- SECCIÓN DEL DOCUMENTO

Ricardo Ramos, gerente general Soquimich y Máximo Pacheco, presidente Codelco.
La Fiscalía Nacional Económica (FNE) ha dado su aprobación a la trascendental alianza entre Codelco y SQM, allanando el camino para la creación de un «joint venture» que gestionará la extracción, producción y comercialización de minerales clave del Salar de Atacama, principalmente hidróxido y carbonato de litio. Este acuerdo, que contempla una administración en dos etapas – inicialmente controlada por SQM entre 2025 y 2030, y luego por Codelco desde 2031 hasta 2060 – recibió el visto bueno de la FNE tras un exhaustivo análisis de los mercados involucrados.
Si bien la FNE identificó riesgos potenciales para la competencia, advirtiendo que la operación podría generar un nuevo vínculo estructural entre actores actuales y futuros del mercado del litio a mediano y largo plazo, incrementando las posibilidades de coordinación y acceso a información comercial sensible entre competidores, la entidad consideró proporcionales, idóneas y efectivas las medidas de mitigación propuestas por Codelco y SQM.
Estas medidas, que incluyen compromisos de reporte periódico para facilitar el monitoreo de su cumplimiento, se centran en restringir los posibles flujos de información comercial sensible que podrían surgir de la operación y sus acuerdos relacionados. Las soluciones ofrecidas por las empresas abarcan la configuración del gobierno corporativo del «joint venture» y su estructura de control, en línea con la normativa de interlocking contemplada en el Decreto Ley N° 211, que prohíbe la participación simultánea de una persona en cargos ejecutivos relevantes o de director en empresas competidoras.
La FNE aprueba la estratégica alianza en el Salar de Atacama, pero establece un marco de control riguroso para salvaguardar la libre competencia en el crucial mercado del litio chileno.

- TAREA
Prosigue la nota sobre la alianza entre Codelco y SQM a partir de su última oración. El material que viene a continuación es independiente de la nota sobre la alianza entre Codelco y SQM.

- MATERIAL RECOPILADO
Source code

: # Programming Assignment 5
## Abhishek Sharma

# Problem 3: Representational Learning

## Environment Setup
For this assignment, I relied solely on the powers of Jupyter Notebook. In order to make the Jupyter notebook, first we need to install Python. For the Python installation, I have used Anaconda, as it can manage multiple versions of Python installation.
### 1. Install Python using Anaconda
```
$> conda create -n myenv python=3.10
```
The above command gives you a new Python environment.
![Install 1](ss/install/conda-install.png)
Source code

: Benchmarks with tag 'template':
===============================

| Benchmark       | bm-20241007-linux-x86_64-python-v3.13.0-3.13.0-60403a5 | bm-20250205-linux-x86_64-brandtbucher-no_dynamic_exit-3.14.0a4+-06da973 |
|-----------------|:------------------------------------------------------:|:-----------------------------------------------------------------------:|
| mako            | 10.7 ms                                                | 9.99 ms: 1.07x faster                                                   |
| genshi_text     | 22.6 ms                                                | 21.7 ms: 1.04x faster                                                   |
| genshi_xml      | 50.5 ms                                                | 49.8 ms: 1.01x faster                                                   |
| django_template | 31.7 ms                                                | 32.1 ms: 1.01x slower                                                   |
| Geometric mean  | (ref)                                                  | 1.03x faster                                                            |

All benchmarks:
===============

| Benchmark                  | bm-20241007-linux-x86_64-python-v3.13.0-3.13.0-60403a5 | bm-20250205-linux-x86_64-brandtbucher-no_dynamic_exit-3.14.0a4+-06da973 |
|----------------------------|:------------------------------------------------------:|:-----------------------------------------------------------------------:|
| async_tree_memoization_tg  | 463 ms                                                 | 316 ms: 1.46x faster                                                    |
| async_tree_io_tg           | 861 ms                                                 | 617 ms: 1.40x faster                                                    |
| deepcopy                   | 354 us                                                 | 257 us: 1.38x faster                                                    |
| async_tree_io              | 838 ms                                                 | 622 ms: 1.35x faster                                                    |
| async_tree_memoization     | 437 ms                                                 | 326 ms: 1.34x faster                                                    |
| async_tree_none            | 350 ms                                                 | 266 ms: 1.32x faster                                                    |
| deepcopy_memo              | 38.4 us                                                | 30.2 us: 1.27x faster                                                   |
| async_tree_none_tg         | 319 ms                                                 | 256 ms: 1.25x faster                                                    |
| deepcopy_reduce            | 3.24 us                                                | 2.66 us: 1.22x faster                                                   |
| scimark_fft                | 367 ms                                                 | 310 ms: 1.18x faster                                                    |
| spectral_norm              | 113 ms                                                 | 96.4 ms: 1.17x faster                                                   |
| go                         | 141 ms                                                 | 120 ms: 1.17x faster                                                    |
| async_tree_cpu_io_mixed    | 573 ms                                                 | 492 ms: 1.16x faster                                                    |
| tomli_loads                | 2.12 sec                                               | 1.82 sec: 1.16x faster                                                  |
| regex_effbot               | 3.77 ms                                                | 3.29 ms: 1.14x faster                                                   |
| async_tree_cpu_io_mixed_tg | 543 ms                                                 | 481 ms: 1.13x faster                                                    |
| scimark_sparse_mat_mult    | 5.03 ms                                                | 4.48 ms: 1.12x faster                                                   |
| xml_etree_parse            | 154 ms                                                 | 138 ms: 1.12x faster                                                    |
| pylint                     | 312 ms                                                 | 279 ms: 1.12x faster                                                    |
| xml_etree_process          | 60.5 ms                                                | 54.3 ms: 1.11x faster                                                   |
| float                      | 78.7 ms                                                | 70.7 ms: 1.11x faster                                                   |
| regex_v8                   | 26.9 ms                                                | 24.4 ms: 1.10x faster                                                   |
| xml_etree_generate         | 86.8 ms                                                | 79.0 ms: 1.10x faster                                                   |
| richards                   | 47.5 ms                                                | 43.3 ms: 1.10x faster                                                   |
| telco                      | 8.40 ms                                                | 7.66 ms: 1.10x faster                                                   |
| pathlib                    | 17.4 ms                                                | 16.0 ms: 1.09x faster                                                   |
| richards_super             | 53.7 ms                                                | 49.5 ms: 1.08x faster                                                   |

- RESPUESTA
En este sentido, y en consonancia con una reciente sentencia del Tribunal de Defensa de la Libre Competencia, se amplió la prohibición de interlocking en el «joint venture» a empleados y asesores del mercado del litio del último año. Además, directores y ejecutivos relevantes del «joint venture» deberán asumir los compromisos adquiridos por las partes ante la FNE, comprometiéndose a no compartir información comercial sensible de la empresa con terceros. El accionista controlador del «joint venture» también deberá instar a sus directores a asumir compromisos equivalentes y a declarar que no se desempeñan en cargos relevantes en empresas competidoras del litio.
Para garantizar el cumplimiento de estas medidas, la División de Fiscalización de la FNE iniciará una investigación una vez perfeccionada la operación. La aprobación de la FNE se limitó al análisis de la potencial reducción de la competencia, sin abordar aspectos económicos y financieros del acuerdo ni la idoneidad de los socios. Tampoco se pronunció sobre posibles restricciones verticales derivadas del contrato de opción preferente de compra de productos potásicos por parte de SQM, al no considerarse accesorio a la creación del «joint venture» ni generar un cambio significativo en la competencia del mercado del cloruro de potasio.
No obstante, la División Antimonopolios de la FNE ha iniciado una investigación paralela para determinar la posible existencia de infracciones a la normativa de libre competencia en el mercado de productos potásicos, atendiendo a las condiciones competitivas observadas en esta industria. De esta manera, la FNE aprueba la estratégica alianza en el Salar de Atacama, pero establece un marco de control riguroso para salvaguardar la libre competencia en el crucial mercado del litio chileno.